On their website, the Black Creek Volunteers refer to themselves as a “constitutional militia.” They proudly claim to “provide information, training, and basic organization to ‘We the People’ to ensure a timely and effective response to community emergencies, and to support and defend the Constitution against all enemies foreign and domestic.” They also unequivocally proclaim their organization is not anti-government or anti-law enforcement. They also say they are neither a private army nor a vigilante group.
As the militia issue at the gun club continued to grow, the Chippewa Township Board held a town hall meeting to address the community’s concerns about the persistent nonstop shooting, elevated noise levels, and extended hours of operation, including after dark. In response to these concerns, Isabella County Sheriff Michael Main recommended the need for creating a noise ordinance. Then more concerns began to surface.
Former officers alleged that club members affiliated with the militia were intimidating others in the hope of silencing them. Acts of harassment allegedly included militia members “open carrying” their firearms in the clubhouse, forcing an 87-year-old treasurer to resign (no further details provided), and holding live fire exercises alongside of weddings and open houses for the general public. Longtime members also claimed that the traditional uses of the club — such as swimming, conservation awareness, and other forms of outdoor recreation — were deemphasized in comparison to the increased attention for shooting-related activities and tactical training.
These issues finally culminated on January 9, 2018, when club members held a court-ordered vote for new officers. An outside company was contracted to oversee the election of new club leadership. They mailed election notices, as well as proxy voter forms, to over 200 club members. When the election was finally held, the defendants in the suit were resoundingly backed by the membership in direct opposition of the plaintiff’s allegations and subsequent lawsuit. This result came as a complete surprise and called into question the original allegations made about the militia infiltration.

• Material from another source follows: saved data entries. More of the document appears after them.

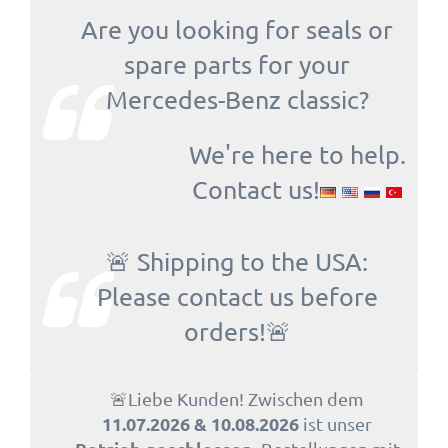
Are you looking for seals or
spare parts for your
Mercedes-Benz classic?
We're here to help.
Contact us!
🚨 Shipping to the USA:
Please contact us before
orders!🚨
🚨Liebe Kunden! Zwischen dem
11.07.2026 & 10.08.2026
ist unser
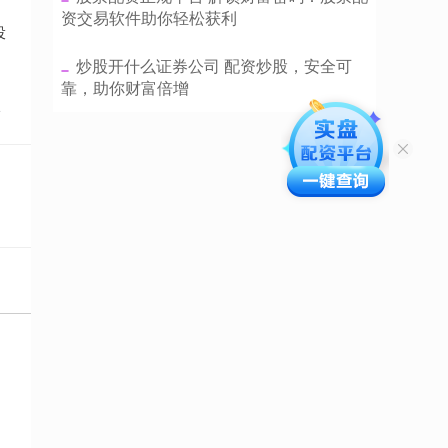
资交易软件助你轻松获利
投
​炒股开什么证券公司 配资炒股，安全可
靠，助你财富倍增
点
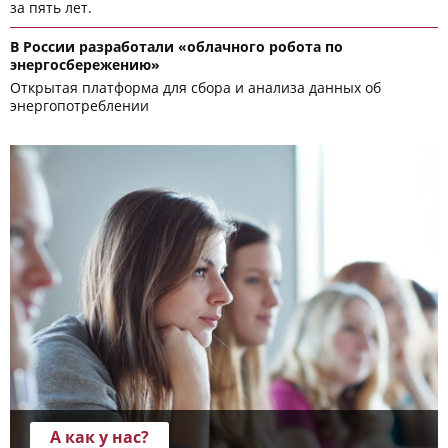
за пять лет.
В России разработали «облачного робота по
энергосбережению»
Открытая платформа для сбора и анализа данных об
энергопотреблении
А как у нас?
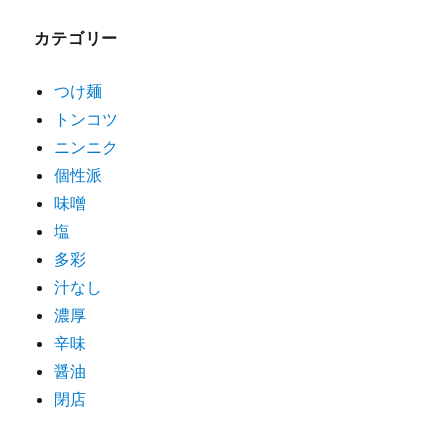
ゲ
カテゴリー
ー
シ
つけ麺
トンコツ
ョ
ニンニク
ン
個性派
味噌
塩
多彩
汁なし
濃厚
辛味
醤油
閉店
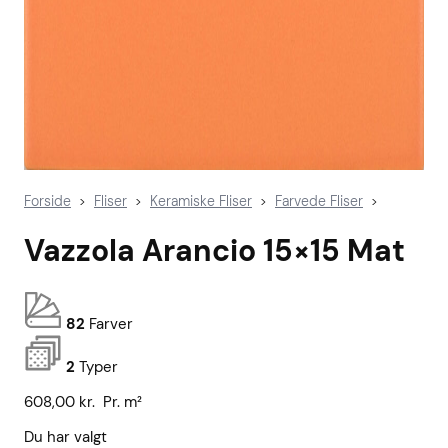
Forside
Fliser
Keramiske Fliser
Farvede Fliser
>
>
>
>
Vazzola Arancio 15×15 Mat
82
Farver
2
Typer
608,00
kr.
Pr. m²
Du har valgt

Bruce Eggers, the current president of the club for the past year, was re-elected. Eggers, who is listed as a defendant in the lawsuit, said the recent allegations about the militia infiltrating the club are simply untrue. He acknowledged that several years ago “a group called the ‘Black Creek Volunteers’ formed and its leader joined the Black Creek Conservation Club.” Eggers said, “That leader was dismissed from the conservation club in May 2015.” He claims, “From that time on, there has been no activity at the range (from the Black Creek Volunteers).”
To refute the militia rumors, Eggers emphatically proclaimed that he has neither joined nor been a member of the militia. He believes the renewed militia concerns and the resulting lawsuit emanated from poor communication, misconceptions, rumors and raw emotion among the membership stemming from the May 2015 incident. However, other Board Members, such as Mike Koster (range director) and Ruth Ayris (treasurer), are reportedly affiliated with the Black Creek Volunteers, according to open source research. Furthermore, Koster espouses antigovernment and anti-Muslim views on his Facebook page.
At the end of this month, a local judge will decide the fate of the lawsuit and whether any further action is needed concerning the plaintiffs’ claims.